From this output we can read off the final cluster means, and the encoder \(\boldsymbol \delta\). Also given is the final within-cluster sum of squares for each cluster.

We can visualise the output of \(K\)-means using the fviz_cluster command from the factoextra package. This first projects the points into two dimensions using PCA, and then shows the classification in 2d, and so some caution is needed in interpreting these plots.

fviz_cluster(iris.k, data = iris2,
             geom = "point")

Finally, in this case we know that there really are three clusters in the data (the three species). We can compare the clusters found using K-means with the species label to see if they are similar. The easiest way to do this is with the table command.

table(iris$Species, iris.k$cluster)
##               1  2  3
##   setosa     50  0  0
##   versicolor  0 48  2
##   virginica   0 14 36

9.1.4 Choosing \(K\)

In the iris data, we know there are 3 distinct species. But suppose we didn’t know this. What happens if we try other values for \(K\)?

How do we choose between these different values of \(K\)? In general, if we choose \(K\) too large, then each individual case will begin to represent a cluster. Conversely, if \(K\) is too small then we will find data points are incorrectly clustered together.
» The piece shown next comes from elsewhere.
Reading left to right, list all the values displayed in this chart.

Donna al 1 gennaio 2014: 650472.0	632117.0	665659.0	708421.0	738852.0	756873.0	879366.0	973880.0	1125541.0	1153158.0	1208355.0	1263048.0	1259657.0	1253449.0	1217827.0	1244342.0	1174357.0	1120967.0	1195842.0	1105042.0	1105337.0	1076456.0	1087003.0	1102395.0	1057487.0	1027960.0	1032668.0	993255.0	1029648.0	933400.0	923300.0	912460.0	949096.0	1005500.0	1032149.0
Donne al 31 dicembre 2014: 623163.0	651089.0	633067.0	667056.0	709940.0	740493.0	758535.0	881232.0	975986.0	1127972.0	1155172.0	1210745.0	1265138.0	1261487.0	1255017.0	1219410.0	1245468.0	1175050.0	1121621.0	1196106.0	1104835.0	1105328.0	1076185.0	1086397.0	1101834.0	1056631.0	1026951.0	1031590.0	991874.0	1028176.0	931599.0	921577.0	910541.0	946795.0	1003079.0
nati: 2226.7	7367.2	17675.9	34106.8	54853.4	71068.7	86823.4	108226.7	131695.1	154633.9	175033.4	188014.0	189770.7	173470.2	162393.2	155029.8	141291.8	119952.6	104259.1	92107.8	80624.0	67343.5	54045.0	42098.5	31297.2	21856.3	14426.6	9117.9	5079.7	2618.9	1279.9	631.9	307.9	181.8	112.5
The best approach for choosing \(K\) is to use domain knowledge when it is available. In the case where there is no prior knowledge of how many clusters we expect to find, we can use a data-driven approach for choosing \(K\). A common approach data-driven approach is known as the elbow method. This approach looks at the within-cluster sum of squares \(W(\delta)\) as the number of clusters changes, i.e., we compute \(W_1, W_2, \ldots, W_{K_{max}}\). \(W\) will decrease as the number of clusters increases, but we can look for the point where the decrease slows down. The intuition is that if we’ve used \(K\) clusters when really the data consist of \(K+1\) clusters, \(W_K-W_{K+1}\) will be large. In constrast, if there are really \(K\) clusters, and we use \(K^*>K\) then at least one of the estimated clusters must partition one of the natural groups, and so the change in \(W\) will be less. As you can see, this is not an exact science!

For the iris data, we can create an elbow plot using the fviz_nbclust command from the factoextra package.

fviz_nbclust(iris2, kmeans, method = "wss")

In this case, I would probably decide there most likely three natural clusters in the data, as there is a reasonable decrease in \(W\) when moving from 2 to 3 clusters, but moving to 3 clusters only yields a minor improvement. Note here the slight increase in W in moving from 9 to 10 clusters. This is due to only using a greed search, rather than an exhaustive one (we know the best 10-group cluster must be better than the betst 9-group cluster, we just have found it).